- _WHAT THE TASK REQUIRES_: Reproduce nothing beyond the line containing "Beverly | 122,401 | 36,720 |". From the first line of the data below down to it, copy each line exactly, without the pictures.

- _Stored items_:
Content starts
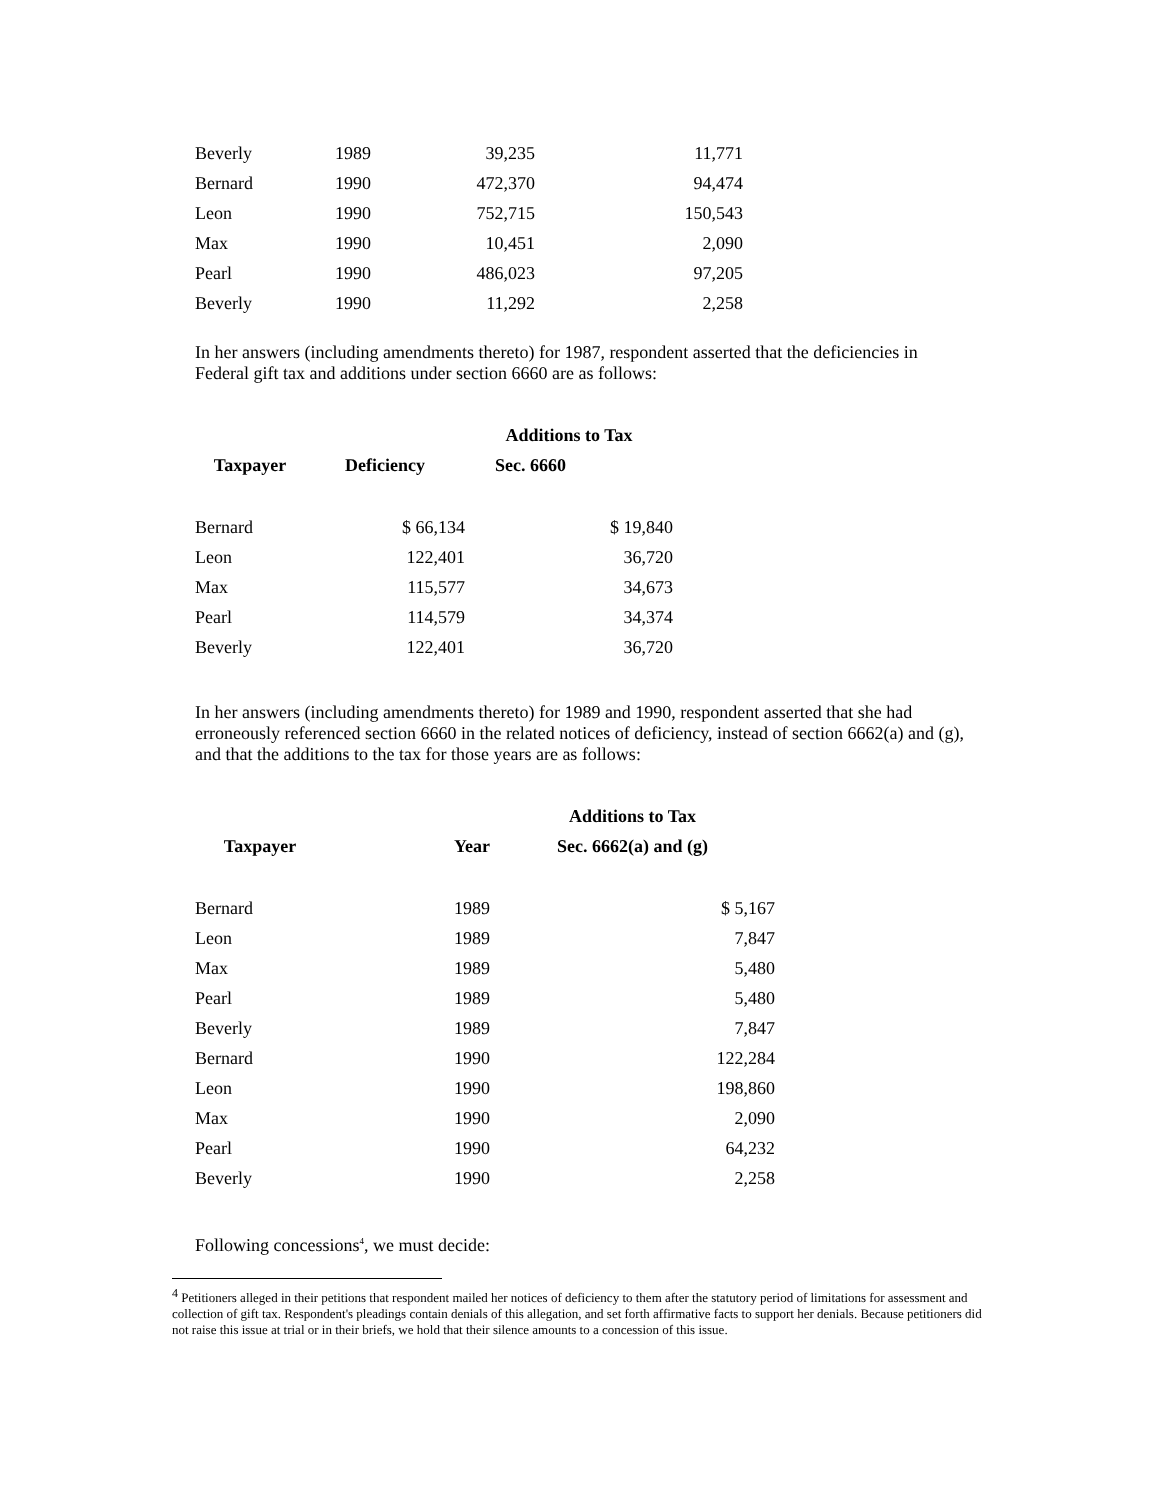| Beverly | 1989 | 39,235 | 11,771 |
| Bernard | 1990 | 472,370 | 94,474 |
| Leon | 1990 | 752,715 | 150,543 |
| Max | 1990 | 10,451 | 2,090 |
| Pearl | 1990 | 486,023 | 97,205 |
| Beverly | 1990 | 11,292 | 2,258 |
In her answers (including amendments thereto) for 1987, respondent asserted that the deficiencies in Federal gift tax and additions under section 6660 are as follows:
| | | Additions to Tax |
| --- | --- | --- |
| Taxpayer | Deficiency | Sec. 6660 |
| Bernard | $ 66,134 | $ 19,840 |
| Leon | 122,401 | 36,720 |
| Max | 115,577 | 34,673 |
| Pearl | 114,579 | 34,374 |
| Beverly | 122,401 | 36,720 |
In her answers (including amendments thereto) for 1989 and 1990, respondent asserted that she had erroneously referenced section 6660 in the related notices of deficiency, instead of section 6662(a) and (g), and that the additions to the tax for those years are as follows:
| | | Additions to Tax |
| --- | --- | --- |
| Taxpayer | Year | Sec. 6662(a) and (g) |
| Bernard | 1989 | $ 5,167 |
| Leon | 1989 | 7,847 |
| Max | 1989 | 5,480 |
| Pearl | 1989 | 5,480 |
| Beverly | 1989 | 7,847 |
| Bernard | 1990 | 122,284 |
| Leon | 1990 | 198,860 |
| Max | 1990 | 2,090 |
| Pearl | 1990 | 64,232 |
| Beverly | 1990 | 2,258 |
Following concessions<sup>4</sup>, we must decide:
<sup>4</sup> Petitioners alleged in their petitions that respondent mailed her notices of deficiency to them after the statutory period of limitations for assessment and collection of gift tax. Respondent's pleadings contain denials of this allegation, and set forth affirmative facts to support her denials. Because petitioners did not raise this issue at trial or in their briefs, we hold that their silence amounts to a concession of this issue.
Content ends
- _EXPECTED OUTPUT_:
| Beverly | 1989 | 39,235 | 11,771 |
| Bernard | 1990 | 472,370 | 94,474 |
| Leon | 1990 | 752,715 | 150,543 |
| Max | 1990 | 10,451 | 2,090 |
| Pearl | 1990 | 486,023 | 97,205 |
| Beverly | 1990 | 11,292 | 2,258 |
In her answers (including amendments thereto) for 1987, respondent asserted that the deficiencies in Federal gift tax and additions under section 6660 are as follows:
| | | Additions to Tax |
| --- | --- | --- |
| Taxpayer | Deficiency | Sec. 6660 |
| Bernard | $ 66,134 | $ 19,840 |
| Leon | 122,401 | 36,720 |
| Max | 115,577 | 34,673 |
| Pearl | 114,579 | 34,374 |
| Beverly | 122,401 | 36,720 |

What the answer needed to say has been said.